Ван-Гюль сделался задумчивым. Он снова обернулся к Борлюту.

– Итак, вы ничего не знали? – спросил он его, плохо сознавая то, что случилось. – Вы не догадывались, что Годелива вас любила в прошлом году? Она, бедненькая, так страдала! Она пожертвовала собой ради меня. Теперь все кончено… Но разве Барбара вас тоже любит? Говорила ли она вам?

Борлют ответил утвердительно.

Тогда старый антикварий смутился. Как все это могло случиться? Обе сестры, одна за другой, полюбили Борлюта…

В конце концов, это было понятно. Они видели мало молодых людей, ведя замкнутый, одинокий образ жизни. А Борлют был привлекателен, ему все удавалось, перед ним раскрывалась хорошая карьера, его имя становилось популярным. К счастью, все кончалось хорошо. Он увлекся только Барбарой и хотел жениться на ней. Ван-Гюль немного беспокоился только, как бы ее прихотливый, вспыльчивый характер, ее расстроенные нервы, которые вдруг запутывали все ее мысли, овладевали ее сердцем, не сделали несчастным этого благородного Борлюта, которого он уже любил, как родного сына… Но сомнение Ван-Гюля продолжалось недолго: «это пройдет, благодаря любви, исчезнет с годами», – подумал он, быстро придя в радостное настроение после своей тревоги, торжествуя при мысли, что у него останется Годелива, ставшая еще более дорогой, как бы оправившейся от недуга, под влиянием страха потерять ее, который охватил его одну минуту.

– В особенности, – настаивал Ван-Гюль, – не говорите ничего Годеливе… тем более Барбаре. Пусть это умрет с нами! Пусть будет так, как будто я вам ничего не сказал, точно ничего и не было…

Борлют не обратил внимания на поверенную ему тайну. Все молодые девушки испытывают иногда мимолетное влечение к тем, кого они встречают на своем пути, – попытки найти счастье, наброски из глины перед созданием большой статуи любви, занимающей всю жизнь и возвышающейся даже над могилой… К тому же, он был всецело предан Барбаре. Он чувствовал себя связанным с нею. После того как он прильнул к ее устам, создался вечный долг. Ее ротик казался ему теперь живою раною, точкою, где они соединились, где в течение одной минуты они составляли одно существо, отчего ее ротик остался как бы кровавым, страдающим от разрыва…

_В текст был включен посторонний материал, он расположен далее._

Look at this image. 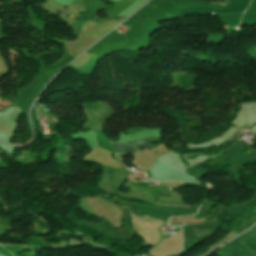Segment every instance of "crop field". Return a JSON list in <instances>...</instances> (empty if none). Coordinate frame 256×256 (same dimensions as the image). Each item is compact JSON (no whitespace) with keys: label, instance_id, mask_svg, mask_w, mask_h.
<instances>
[{"label":"crop field","instance_id":"1","mask_svg":"<svg viewBox=\"0 0 256 256\" xmlns=\"http://www.w3.org/2000/svg\"><path fill=\"white\" fill-rule=\"evenodd\" d=\"M160 141V137H149L135 142L127 143H114L113 147L119 155H127L138 150L152 147V142Z\"/></svg>","mask_w":256,"mask_h":256},{"label":"crop field","instance_id":"2","mask_svg":"<svg viewBox=\"0 0 256 256\" xmlns=\"http://www.w3.org/2000/svg\"><path fill=\"white\" fill-rule=\"evenodd\" d=\"M126 185L138 191L156 196L158 198H163V199H167L169 195L172 193V192H168L169 190H166L160 187L159 188L148 187L149 184H146V183L127 182ZM157 203H170V202H157ZM172 204L185 205L184 203H172ZM157 205H171V204H157ZM179 205H172V206H179ZM179 207H188V206H179Z\"/></svg>","mask_w":256,"mask_h":256},{"label":"crop field","instance_id":"3","mask_svg":"<svg viewBox=\"0 0 256 256\" xmlns=\"http://www.w3.org/2000/svg\"><path fill=\"white\" fill-rule=\"evenodd\" d=\"M96 136H97V144L99 147L108 150L109 152H114L115 150L111 146L109 139H107L104 135V131H95Z\"/></svg>","mask_w":256,"mask_h":256},{"label":"crop field","instance_id":"4","mask_svg":"<svg viewBox=\"0 0 256 256\" xmlns=\"http://www.w3.org/2000/svg\"><path fill=\"white\" fill-rule=\"evenodd\" d=\"M235 132H236V130L227 138V140L230 139L231 136H232Z\"/></svg>","mask_w":256,"mask_h":256}]
</instances>
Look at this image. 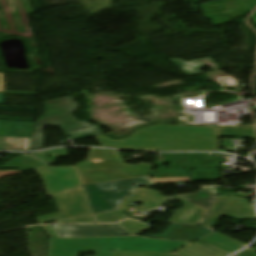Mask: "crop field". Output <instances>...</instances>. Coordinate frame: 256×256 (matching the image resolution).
<instances>
[{"instance_id":"8a807250","label":"crop field","mask_w":256,"mask_h":256,"mask_svg":"<svg viewBox=\"0 0 256 256\" xmlns=\"http://www.w3.org/2000/svg\"><path fill=\"white\" fill-rule=\"evenodd\" d=\"M50 235L48 256H78L95 252L96 256H177L173 252L189 243L142 237H89L60 239L52 226H43Z\"/></svg>"},{"instance_id":"ac0d7876","label":"crop field","mask_w":256,"mask_h":256,"mask_svg":"<svg viewBox=\"0 0 256 256\" xmlns=\"http://www.w3.org/2000/svg\"><path fill=\"white\" fill-rule=\"evenodd\" d=\"M102 147L147 151L218 150V128L211 126H148L126 140L113 141L103 135Z\"/></svg>"},{"instance_id":"34b2d1b8","label":"crop field","mask_w":256,"mask_h":256,"mask_svg":"<svg viewBox=\"0 0 256 256\" xmlns=\"http://www.w3.org/2000/svg\"><path fill=\"white\" fill-rule=\"evenodd\" d=\"M44 104L46 113L35 122L30 150L42 148L44 140L42 127L61 126L68 137L72 136L69 137L71 141L102 134L98 126L85 122L78 123L75 120L72 113L77 110L78 106L73 103L72 96L45 101ZM76 137L78 139H75Z\"/></svg>"},{"instance_id":"412701ff","label":"crop field","mask_w":256,"mask_h":256,"mask_svg":"<svg viewBox=\"0 0 256 256\" xmlns=\"http://www.w3.org/2000/svg\"><path fill=\"white\" fill-rule=\"evenodd\" d=\"M84 184L147 176L152 165L125 164L119 151L91 149L89 157L76 165Z\"/></svg>"},{"instance_id":"f4fd0767","label":"crop field","mask_w":256,"mask_h":256,"mask_svg":"<svg viewBox=\"0 0 256 256\" xmlns=\"http://www.w3.org/2000/svg\"><path fill=\"white\" fill-rule=\"evenodd\" d=\"M132 185H136L133 187ZM139 185L150 187L156 186L149 177L135 178L125 181L89 185L87 191L95 212L116 210L121 203L132 193Z\"/></svg>"},{"instance_id":"dd49c442","label":"crop field","mask_w":256,"mask_h":256,"mask_svg":"<svg viewBox=\"0 0 256 256\" xmlns=\"http://www.w3.org/2000/svg\"><path fill=\"white\" fill-rule=\"evenodd\" d=\"M256 7V0H222L219 2L199 5L206 19H211L214 26L231 23V19L248 15H231L249 13Z\"/></svg>"},{"instance_id":"e52e79f7","label":"crop field","mask_w":256,"mask_h":256,"mask_svg":"<svg viewBox=\"0 0 256 256\" xmlns=\"http://www.w3.org/2000/svg\"><path fill=\"white\" fill-rule=\"evenodd\" d=\"M34 171L42 177L49 196H54L82 185L75 166L57 168L50 166Z\"/></svg>"},{"instance_id":"d8731c3e","label":"crop field","mask_w":256,"mask_h":256,"mask_svg":"<svg viewBox=\"0 0 256 256\" xmlns=\"http://www.w3.org/2000/svg\"><path fill=\"white\" fill-rule=\"evenodd\" d=\"M61 238L89 236H124L116 225H67L54 227Z\"/></svg>"},{"instance_id":"5a996713","label":"crop field","mask_w":256,"mask_h":256,"mask_svg":"<svg viewBox=\"0 0 256 256\" xmlns=\"http://www.w3.org/2000/svg\"><path fill=\"white\" fill-rule=\"evenodd\" d=\"M210 232L211 231L200 226L170 224L160 235H152L148 237L194 241Z\"/></svg>"},{"instance_id":"3316defc","label":"crop field","mask_w":256,"mask_h":256,"mask_svg":"<svg viewBox=\"0 0 256 256\" xmlns=\"http://www.w3.org/2000/svg\"><path fill=\"white\" fill-rule=\"evenodd\" d=\"M199 240L228 254L246 245L216 232H212Z\"/></svg>"},{"instance_id":"28ad6ade","label":"crop field","mask_w":256,"mask_h":256,"mask_svg":"<svg viewBox=\"0 0 256 256\" xmlns=\"http://www.w3.org/2000/svg\"><path fill=\"white\" fill-rule=\"evenodd\" d=\"M170 60L173 61L188 76L201 74L202 72L200 70L206 66L210 67L213 71L222 70V68L211 57L193 60L189 62H186L182 59Z\"/></svg>"},{"instance_id":"d1516ede","label":"crop field","mask_w":256,"mask_h":256,"mask_svg":"<svg viewBox=\"0 0 256 256\" xmlns=\"http://www.w3.org/2000/svg\"><path fill=\"white\" fill-rule=\"evenodd\" d=\"M32 123L0 120V136L30 138ZM19 131H23L20 133Z\"/></svg>"},{"instance_id":"22f410ed","label":"crop field","mask_w":256,"mask_h":256,"mask_svg":"<svg viewBox=\"0 0 256 256\" xmlns=\"http://www.w3.org/2000/svg\"><path fill=\"white\" fill-rule=\"evenodd\" d=\"M179 256H226L228 254L216 250L200 241L192 243L175 252Z\"/></svg>"},{"instance_id":"cbeb9de0","label":"crop field","mask_w":256,"mask_h":256,"mask_svg":"<svg viewBox=\"0 0 256 256\" xmlns=\"http://www.w3.org/2000/svg\"><path fill=\"white\" fill-rule=\"evenodd\" d=\"M186 200L196 203L209 210L212 203L216 200V196L200 189L197 193L190 195H178Z\"/></svg>"},{"instance_id":"5142ce71","label":"crop field","mask_w":256,"mask_h":256,"mask_svg":"<svg viewBox=\"0 0 256 256\" xmlns=\"http://www.w3.org/2000/svg\"><path fill=\"white\" fill-rule=\"evenodd\" d=\"M18 141V144L16 142ZM30 139L5 137L3 150L28 151Z\"/></svg>"},{"instance_id":"d9b57169","label":"crop field","mask_w":256,"mask_h":256,"mask_svg":"<svg viewBox=\"0 0 256 256\" xmlns=\"http://www.w3.org/2000/svg\"><path fill=\"white\" fill-rule=\"evenodd\" d=\"M0 92H4V75L0 73Z\"/></svg>"},{"instance_id":"733c2abd","label":"crop field","mask_w":256,"mask_h":256,"mask_svg":"<svg viewBox=\"0 0 256 256\" xmlns=\"http://www.w3.org/2000/svg\"><path fill=\"white\" fill-rule=\"evenodd\" d=\"M203 189L208 190V191L213 192V193L216 194V191H215L214 187H203Z\"/></svg>"},{"instance_id":"4a817a6b","label":"crop field","mask_w":256,"mask_h":256,"mask_svg":"<svg viewBox=\"0 0 256 256\" xmlns=\"http://www.w3.org/2000/svg\"><path fill=\"white\" fill-rule=\"evenodd\" d=\"M4 144V137H0V150H2Z\"/></svg>"},{"instance_id":"bc2a9ffb","label":"crop field","mask_w":256,"mask_h":256,"mask_svg":"<svg viewBox=\"0 0 256 256\" xmlns=\"http://www.w3.org/2000/svg\"><path fill=\"white\" fill-rule=\"evenodd\" d=\"M0 104H4V94H0Z\"/></svg>"},{"instance_id":"214f88e0","label":"crop field","mask_w":256,"mask_h":256,"mask_svg":"<svg viewBox=\"0 0 256 256\" xmlns=\"http://www.w3.org/2000/svg\"><path fill=\"white\" fill-rule=\"evenodd\" d=\"M251 20H254L253 23L256 24V12L253 14V16L251 17Z\"/></svg>"}]
</instances>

Он радовался, что все так произошло. Увлечение ею продолжалось. Действительно, она была красива и обаятельна! Сильный аромат молодого тела, его свежесть, точно сок плода, остались у него от этого поглощенного ротика. Он мечтал о том, чтобы снова прильнуть к нему, овладеть, наконец, всем ее телом…

Теперь он понимал себя. Только ее, ее одну он желал все время, когда непонятное очарование влекло его в дом Ван-Гюля, озаряло их собрания по понедельникам, в продолжение серой и однообразной недели, как бы полной ожидания лунного света. Он все понял с минуты объяснения. Никогда он не желал Годеливы. Он пережил наверно некоторое волнение, потому что она втайне любила его, – а любовь заразительна! Одно время он находился между двумя сестрами, как между двумя источниками. Они обе действовали на него. В тот момент он не владел собою. Когда же Годелива отреклась, он снова стал самим собою. И тогда его освобожденная воля избрала Барбару. Он любил ее! Он возбуждал себя излияниями сердца, наблюдениями, первыми пожатиями рук, с помощью которых люди как будто немного отдаются друг другу!

Свадьба была назначена в скором будущем.

Жорис часто приходил в дом антиквария. Барбара преобразилась под влиянием радости.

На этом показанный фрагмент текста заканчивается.